Castelo de S. Jorge
O presidente chinês Hu Jintao suspendeu a visita que tinha programada ao nosso país em 10 e 11 de Julho passados para regressar antecipadamente à China no seguimento dos acontecimentos na província de Xinjiang. Embora tenha delegado no Conselheiro de Estado Dai Bingguo a sua representação na cimeira dos G8, Hu preferiu reprogramar a visita a Portugal, mas fazê-la pessoalmente o que será um indicativo da relevância que a China dá às relações com o nosso país com o qual assinou uma parceria estratégica em 2005. Celebra-se este ano o 30º aniversário do estabelecimento de relações diplomáticas entre Portugal e a RPC e o 10º da transferência da administração de Macau.

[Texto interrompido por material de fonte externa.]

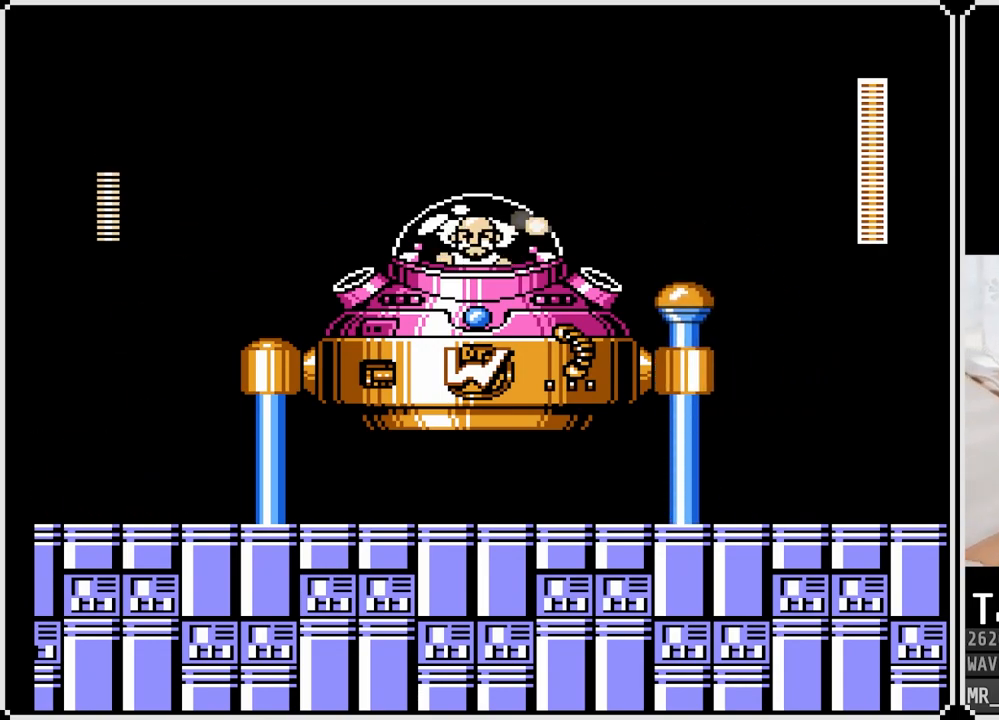
{"buttons": ["DPAD_RIGHT"], "left_stick": "center", "right_stick": "center", "events": [[83, "SQUARE", "down"], [167, "CROSS", "up"], [200, "SQUARE", "up"], [233, "SQUARE", "down"], [333, "DPAD_RIGHT", "down"], [333, "SQUARE", "up"]]}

Com Hu viajaria até Lisboa uma delegação de mais de 200 empresários chineses desejosos de alargarem as suas operações para a Europa – a proclamada estratégia going out – alguns deles começando, porque não, por Portugal. Surpreende-me a quase total ausência de notícias e a nenhuma discussão sobre este importante assunto na comunicação social portuguesa. Faz agora precisamente 20 anos que estudo a China, onde vivi, onde vou frequentemente e sobre a qual fiz a minha tese de doutoramento e é-me difícil compreender e aceitar o nosso desinteresse e até menosprezo por aquela que já é a terceira economia do mundo e, eu sei, ameaça tornar-se muito mais. Fruto de intenso trabalho negocial o ISCTE tem um DBA (Doctor of Business Administration) na China e os nossos mais de 30 doutorandos, muitos deles empresários importantes à nossa escala, perguntam-me frequentemente quais as possibilidades de cooperação com o nosso país. O que lhes hei-de responder?

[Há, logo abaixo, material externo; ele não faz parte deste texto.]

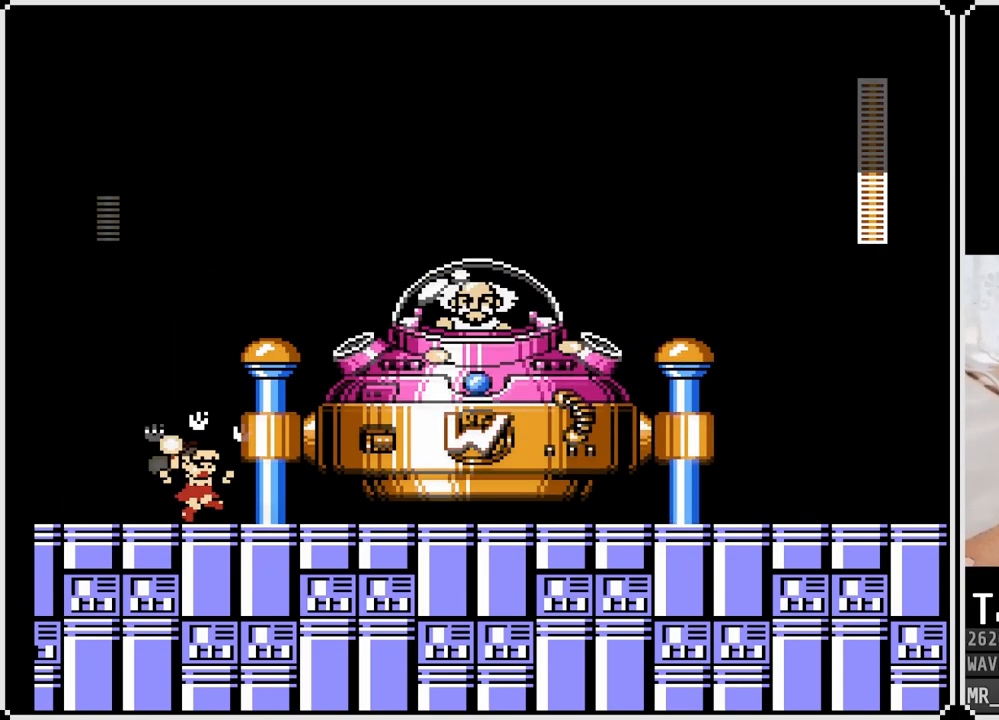
{"buttons": ["CROSS"], "left_stick": "center", "right_stick": "center", "events": [[17, "DPAD_RIGHT", "up"], [400, "CROSS", "down"]]}
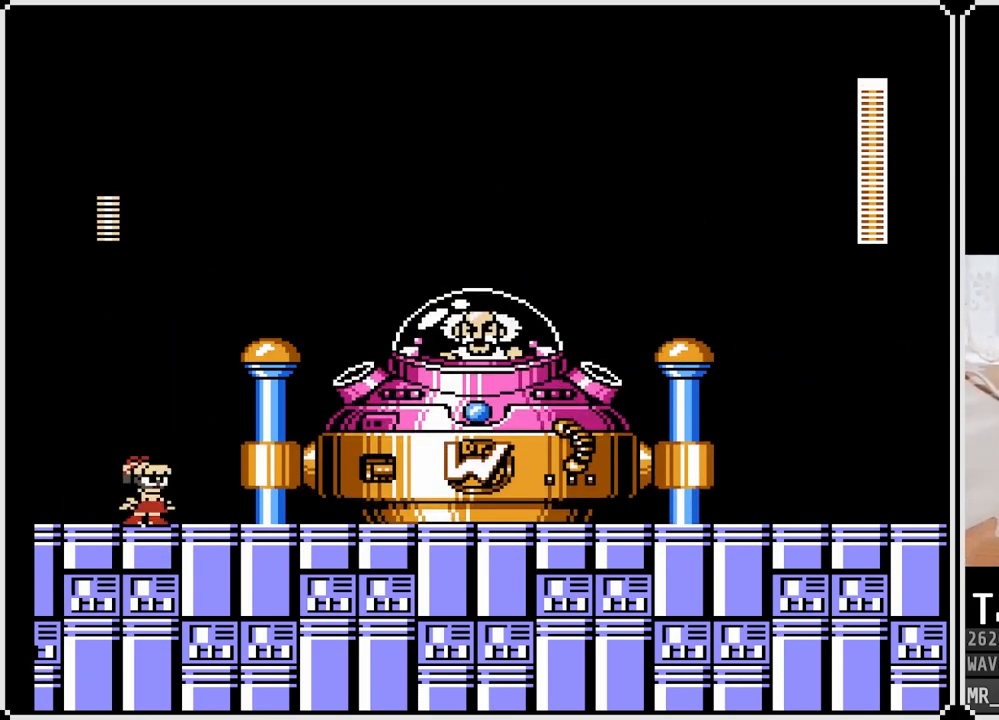
{"buttons": [], "left_stick": "center", "right_stick": "center", "events": [[167, "SQUARE", "down"], [217, "DPAD_RIGHT", "down"], [283, "CROSS", "up"], [300, "SQUARE", "up"], [317, "DPAD_RIGHT", "up"], [317, "SQUARE", "down"], [417, "SQUARE", "up"]]}
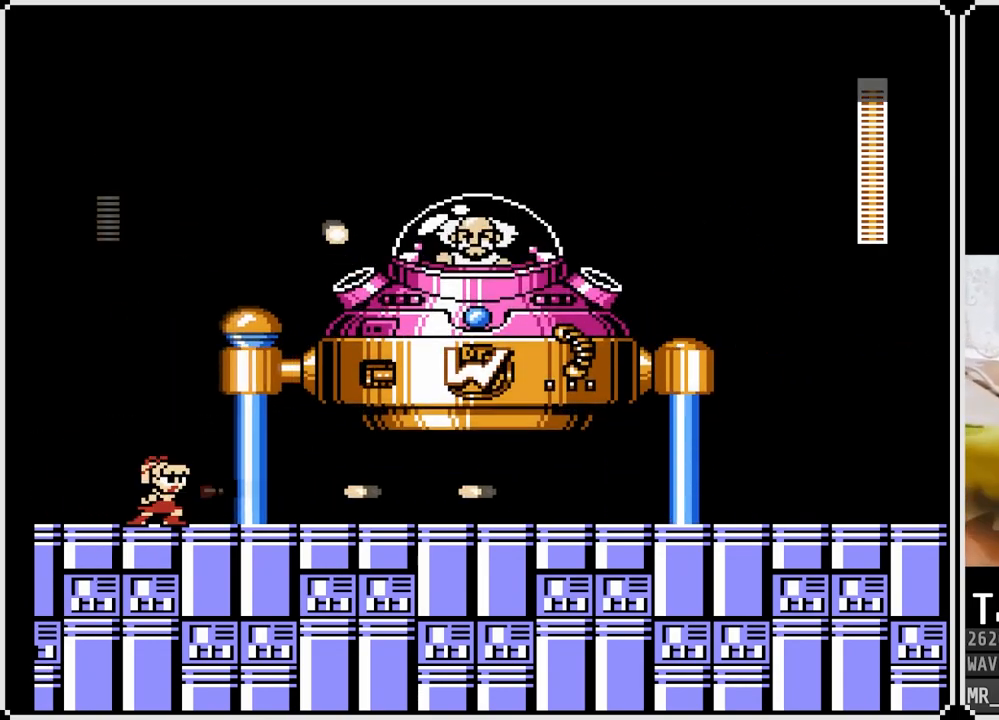
{"buttons": ["DPAD_LEFT"], "left_stick": "center", "right_stick": "center", "events": [[100, "DPAD_RIGHT", "down"], [183, "DPAD_DOWN", "down"], [383, "DPAD_DOWN", "up"], [400, "DPAD_RIGHT", "up"], [433, "DPAD_LEFT", "down"]]}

Mas não é Hu Jintao o “turista da China” de que vos quero falar. É Tongyan que visitou Lisboa há duas semanas para um programa doutoral no ISCTE, embora “visitar” seja neste caso um verbo demasiado forte. Tongyan, uma executiva de Pequim, directora de marketing numa importante farmacêutica, começou por recusar todos os meus convites para visitar a nossa cidade argumentando muito que estudar, muito que fazer e não saía da rotina hotel, aulas, hotel. Ao quinto dia consegui convencê-la. E foi ali, na muralha do castelo, enquanto o dia se dissolvia na noite, olhando o azul do Tejo, os barcos ocasionais entre as margens, os telhados derramados sobre a colina, que Tongyan me disse de repente, como numa confissão: “Recomendaram-me que não perdesse muito tempo em Lisboa, que era uma cidade suja, envelhecida, pequena e desordenada, sem qualquer ponto de interesse”. Fiquei chocada. Quem? Precisamente um grupo de médicos chineses, mais de uma dezena, que no princípio de Junho aqui esteve para um congresso internacional. No regresso à China foi essa a mensagem que os médicos levaram da nossa cidade. E andam a espalhá-la.
Semelhante percepção deveria preocupar-nos pois a China será em breve um dos maiores mercados emissores de turistas do mundo. Em cinco anos o número mais do que duplicou: de 16,6 milhões em 2002 passaram para 40,9 milhões em 2007. Gastam em média 2.100 euros por pessoa e por viagem e, enquanto o número de chineses afluentes cresce, aumenta também o seu desejo de viajar estimulado pelo próprio governo através da liberalização e de incentivos como o aumento do número de dias de férias ou de países com estatuto de “destino turístico aprovado”. O turismo de negócios é também cada vez mais importante em resultado do forte crescimento económico do país e da crescente presença da China na economia mundial. Muitos, mais de 87% segundo revelou um inquérito recente, aproveitam para juntar o negócio ao lazer beneficiando com isso o país de destino.
Tongyan poderia ter sido um desses turistas. Tem um rendimento elevado, é curiosa e aventureira, conhece quase toda a Europa e é esta a primeira vez que vem a Portugal. Acha pena que o nosso país e a nossa cidade possam ter ganho uma má reputação e lembra que o turista chinês não é um turista qualquer. Gosta de viajar em pequenos grupos e de maximizar o valor da sua estada onde quer que seja. Programas compactos não são problema, é preciso visitar muito e receber muita informação. Noutros países que Tongyan já visitou os quartos de hotel têm chaleiras eléctricas para a preparação do chá e também folhetos com informação útil do ponto de vista do turista chinês sobre o que e quando fazer. Esses países pretendem encorajar e capacitar os visitantes chineses a darem os primeiros passos e esperam com entusiasmo a continuação das excursões.